Why a Competitive Rental Market is no Reason to Skip the Basics
Many renters will bring their questions to the showing. They’ll ask if the unit comes with parking, what utilities are included, or whether the building is pet-friendly. These are all crucial details to be sure on, but you’re bound to get biased answers when you ask the landlord or leasing agent.
The Document Everything Starts With
Before delving into any specific rights, it’s essential to ensure this entire discussion is taking place in the right context. All tenancies are underpinned by their paperwork. The rental agreement is the foundational contract that outlines what both landlord and tenant are legally required to do, it trumps any verbal agreement, any email correspondence, and any informal arrangement between the two parties.
In a high-pressure market, it can feel like signing the lease is the goal. Just get the property, worry about the fine print after. That’s the wrong way around. The lease doesn’t conclude the application. It initiates a legal agreement, and the details contained within it will cover pretty much all the ground on which any disagreement could occur.
Read it before committing your signature. If anything is ambiguous, request clarification in writing. If a term seems unreasonable, use that opportunity to contest it, not a week into your residency.
What You Can Actually Negotiate
Many people assume that lease terms are non-negotiable contracts that renters must accept as they are. While this may be true for certain leases, you may be surprised at the number of terms that tenants can negotiate with landlords. Issues surrounding pets, minor changes to the rental property, or the length of the lease are often more flexible than you may think.
The important thing to remember is to ask before you sign. A clause in your lease allowing your dog or that allows you to make a specific change is invaluable. It is far more valuable than a rental agent telling you “that should be okay”. If it’s not in the agreement, it isn’t an agreement.
Between 20% and 50% of renters in most global cities spend more than 30% of their income on rental costs (Harvard Joint Center for Housing Studies). When you’re already rent-burdened, every surprise cost, a disputed deposit, an unapproved sublet fine, a repair bill for something the landlord should cover, hurts far worse than it would otherwise.
Inspect and Document Everything on Day One
One of the most ignored aspects of renting a place, the condition report records what the place was like when you moved in, and is the first document used when your bond is assessed at the end of a lease. In theory, low bond lodgment rates are because it’s in landlords’ and tenants’ best interests to come to an agreement without involving a state body. In practice, bond disputes are more common in high-turnover rental markets, not less. Landlords/property managers who have to contend with a steady stream of new tenants are also more likely to make excessive wear-and-tear claims as they’re simply seeing the place more often.

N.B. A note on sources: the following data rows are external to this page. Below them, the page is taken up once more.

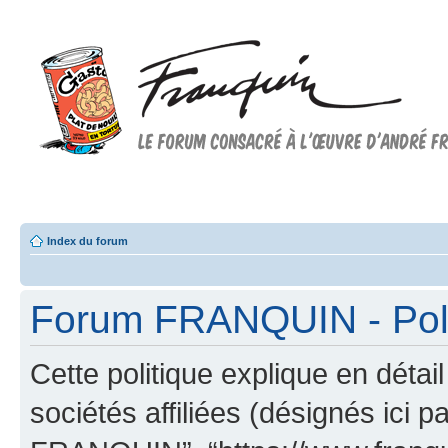
Forum FRANQUIN
Forum consacré à l'oeuvre d'André Franquin et au 9ème art
Index du forum
Forum FRANQUIN - Polit
Cette politique explique en dé
sociétés affiliées (désignés ici p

If your condition report notes carpets that are already thrashed, windows stuck open or closed, garden beds fried to a crisp, or a generally “lived in” look because the last occupants had eight cats and a deep-fryer, document that yourself. Actually, no matter how pristine your place and fastidious your landlord, do this: walk through the property with your condition report and note every scratch, stain, and scuff. Then photograph everything you noted on that condition report as you moved in, timestamping the photos, not because you’re expecting a fight but because documented evidence makes it vanish quickly.
While you’re at it, check the sort of things that can really make your life hell if they break and aren’t repaired. Like smoke alarms, and locks. Plumbing or heating. The sort of things you’d currently rather not dwell on while you lie in bed listening to a tap slowly dripping, thinking you’ll get it fixed later because you just really need a house right now.
Your Rights Once You’re Living There
Once you’re a tenant, there’s a couple of rights you have to retain. For starters, the concept of quiet enjoyment. This doesn’t mean you should expect pure silence. What it means is that your landlord should not be at your door without the proper amount of notice, and should not be at your door without a valid reason as outlined in the tenancy agreement. The right to quiet enjoyment doesn’t mean unfettered freedom for your landlord to enter. If you have a property manager who thinks that’s what it means, you have a property manager that’s incorrect.
When it comes to maintenance, make a written record of all requests. Don’t assume that just because you called your property manager about a leaking roof three months ago that that information will come through if your landlord decides to refuse to repair the roof and you end up in front of a tenancy tribunal. Get it in writing too, every time. An email, a message through your management platform, whatever, as long as it’s got a timestamp on it.
The Non-Negotiables Aren’t Optional
Being desperate for a place doesn’t take away your right to a basic standard of living. Running out of options doesn’t strip away your right to your deposit. And signing a lease because you have no other choice certainly doesn’t mean you’re giving up your rights.